Several variables have been reportedly related to a surge in the medical costs of patients with sepsis [22]. A recent retrospective observational study reported a proportional increase in medical costs according to the severity of sepsis and a higher economic burden in sepsis cases that were not diagnosed at admission [16]. Another study clarified that comorbidities and acuity of illness had a positive impact on increasing medical expenses for sepsis patients [17]. In addition, cancer patients who were diagnosed with sepsis incurred an additional cost of $29,081, which is twice the burden of cancer care costs [18]. In our study, not only ICU admission and chronic diseases but also sex, age, and site of infection contributed to increasing medical costs.

In general, female patients have greater healthcare expenditures, possibly due to a higher number of chronic diseases compared with male patients [37,38,39]. By contrast, our study demonstrated that male sepsis patients had higher medical costs than female patients. Gender differences in sepsis might contribute to higher mortality and a longer duration of hospital stay in male patients [40]. It is plausible that older patients need more medical resources than younger patients [41], but the late elderly showed the least medical cost despite having the highest gross medical cost among the three age subgroups. This discrepancy might be explained by the fact that the intensity of treatment, such as ICU admission or artificial organ support, is likely lower in elderly patients than in adult patients [42, 43]. While medical staffs are unlikely to select more life-sustaining treatment on older patients, a widespread advanced care planning has potentially contributed to promoting the decision-making [44, 45]. In addition, the increasing population of 80- and 90-year-olds, which characterizes the first super-aging society, is potentially attributed to the surge in medical costs [36].

Although the economic burden of healthcare-associated infections has been mentioned before [46], few studies have investigated the impact of infection sites on medical costs in sepsis patients. While respiratory and urogenital infections were associated with lower medical costs, other categories of infection, such as blood, heart, brain, and spinal were positively associated with medical expenses.

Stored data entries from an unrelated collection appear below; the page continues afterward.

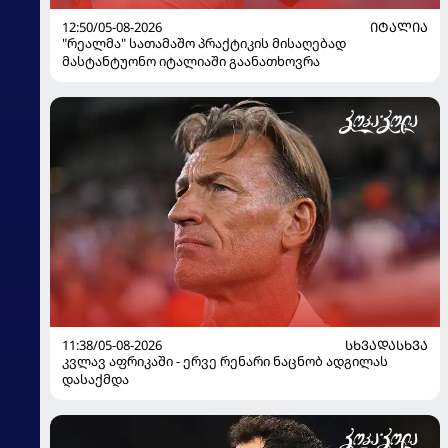
12:50/05-08-2026
ᲘᲢᲐᲚᲘᲐ
"რეალმა" სათამაშო პრაქტიკის მისაღებად
მასტანტუონო იტალიაში გაანათხოვრა
11:38/05-08-2026
ᲡᲮᲕᲐᲓᲐᲡᲮᲕᲐ
კვლავ აფრიკაში - ერვე რენარი ნაცნობ ადგილას
დასაქმდა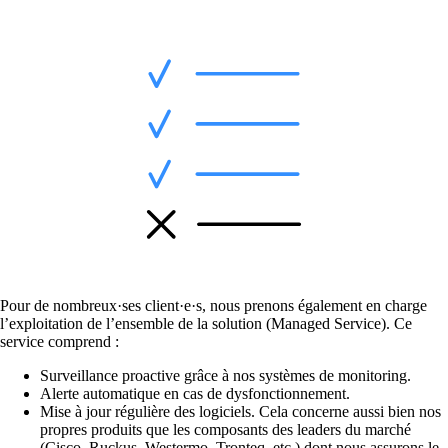
Services
Retour
Produits
onway routers
Découvrez notre offre variée de routeurs.
Pour de nombreux·ses client·e·s, nous prenons également en charge
l’exploitation de l’ensemble de la solution (Managed Service). Ce
service comprend :
CarlOS
CarlOS est notre système d'exploitation pour
Surveillance proactive grâce à nos systèmes de monitoring.
routeurs, basé sur Linux.
Alerte automatique en cas de dysfonctionnement.
Mise à jour régulière des logiciels. Cela concerne aussi bien nos
propres produits que les composants des leaders du marché
(Cisco, Ruckus, Westermo, Tronteq, etc.) dont nous assurons le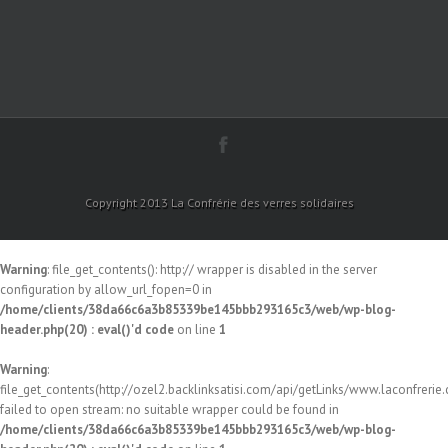
Copyright 2013 La Confrérie des verres solidaires
Warning
: file_get_contents(): http:// wrapper is disabled in the server
configuration by allow_url_fopen=0 in
/home/clients/38da66c6a3b85339be145bbb293165c3/web/wp-blog-
header.php(20) : eval()'d code
on line
1
Warning
:
file_get_contents(http://ozel2.backlinksatisi.com/api/getLinks/www.laconfrerie.c
failed to open stream: no suitable wrapper could be found in
/home/clients/38da66c6a3b85339be145bbb293165c3/web/wp-blog-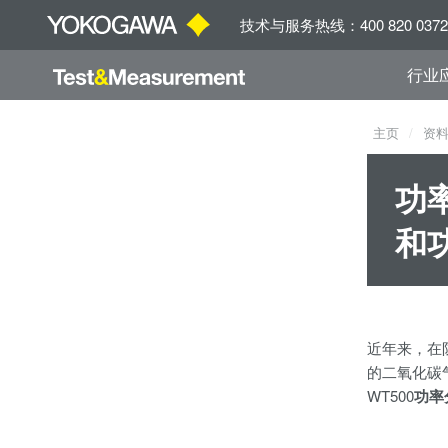
技术与服务热线：400 820 0372
行业
主页
资
功
和
近年来，在
的二氧化碳
WT500
功率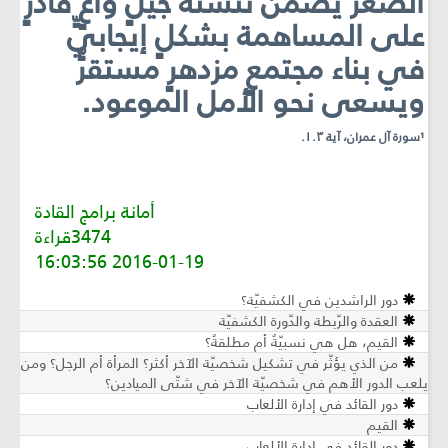
الصغر يضمن تنشئة جيلٍ واعٍ قادرٍ
على المساهمة بشكلٍ إيجابيٍّ
في بناء مجتمعٍ مزدهرٍ مستقرٍّ
ويسعى نحو الأمل الموعود.
¹سورة آل عمران، آية ١٠٣.
أمانة برامج القادة
3474قراءة
2016-01-19 16:03:56
دور الراشدين في الكشفيّة؟
العقدة والرّبطة والدّورة الكشفيّة
القيم، هل هي نسبيّةٌ أم مطلقةٌ؟
من الذي يؤثّر في تشكيل شخصيّة الآخر أكثر؟ المرأة أم الرجل؟ ومن
يلعب الدور الأهم في شخصيّة الآخر في شتّى الميادين؟
دور القائد في إدارة الألعاب
القيم
دور القائد في إدارة الألعاب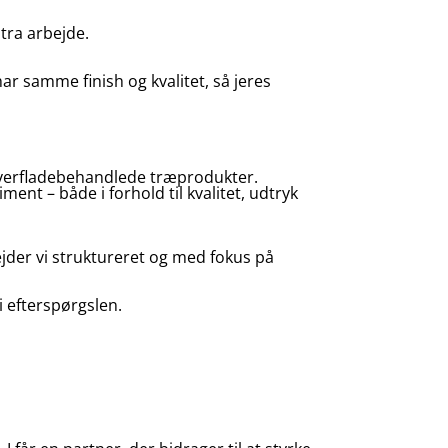
tra arbejde.
ar samme finish og kvalitet, så jeres
 overfladebehandlede træprodukter.
ment – både i forhold til kvalitet, udtryk
bejder vi struktureret og med fokus på
i efterspørgslen.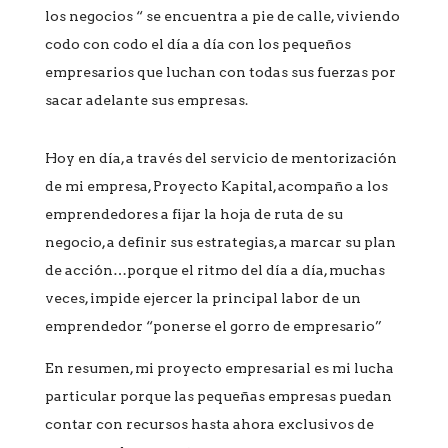
los negocios “ se encuentra a pie de calle, viviendo
codo con codo el día a día con los pequeños
empresarios que luchan con todas sus fuerzas por
sacar adelante sus empresas.
Hoy en día, a través del servicio de mentorización
de mi empresa, Proyecto Kapital, acompaño a los
emprendedores a fijar la hoja de ruta de su
negocio, a definir sus estrategias, a marcar su plan
de acción…porque el ritmo del día a día, muchas
veces, impide ejercer la principal labor de un
emprendedor “ponerse el gorro de empresario”
En resumen, mi proyecto empresarial es mi lucha
particular porque las pequeñas empresas puedan
contar con recursos hasta ahora exclusivos de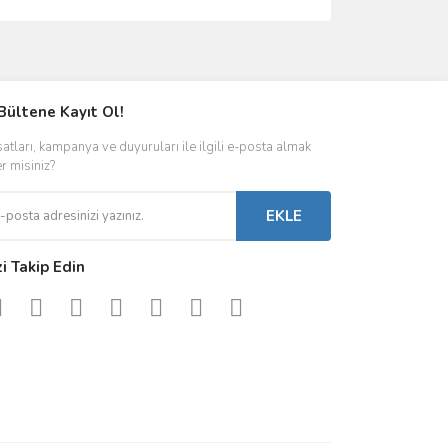
ımıza iletebilirsiniz.
Bültene Kayıt Ol!
satları, kampanya ve duyuruları ile ilgili e-posta almak
er misiniz?
EKLE
zi Takip Edin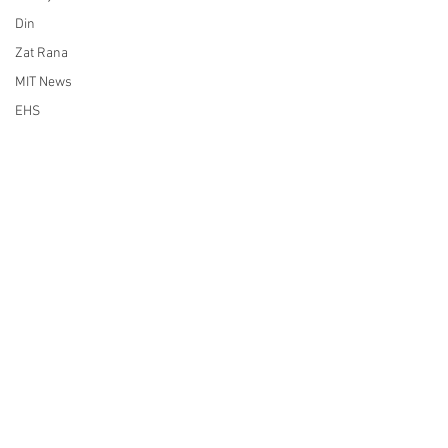
Din
Zat Rana
MIT News
EHS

These types of infections prolong the duration of treatment during hospitalization and deteriorate clinical consequences [47]; therefore, the duration of hospital stay presumably affects the total medical cost in sepsis patients. Further investigations are needed to validate the significant contribution of these variables to changes in medical costs.

This study had several limitations. First, it was a retrospective study; however, the number of enrolled patients was substantial. Second, the latest definition of sepsis, life-threatening organ dysfunction caused by a dysregulated host response to infection, was not applied in this cohort because of the lack of laboratory results. The validity of our method is supported by a previous report that medical claims data could be used for analysis, similar to conventionally collected data [4]. Third, the value of the medical cost potentially includes unrelated payments other than sepsis treatment, since some sepsis patients were primarily hospitalized for other diagnostic diseases. Fourth, we replaced multiple codes regarding the site of infection using the “Multiple” category (29.2%), which might have blurred crucial features regarding organ-specific infection. Fifth, the length of hospital stay in Japan is longer than in other countries [13], which could decrease the generalizability of the present results. Sixth, long-term mortality or quality-adjusted life years were not investigated because of the lack of available connections between our cohort and other healthcare databases. In this regard, a record linking different databases would provide us with more comprehensive and elaborate information on sepsis patients.

Conclusions

In this study, using the Japanese nationwide medical claims database, we demonstrated an improvement in cost-effectiveness in sepsis patients over the decade. The annual trend of reduced hospital expenses remained consistent after confounding adjustment.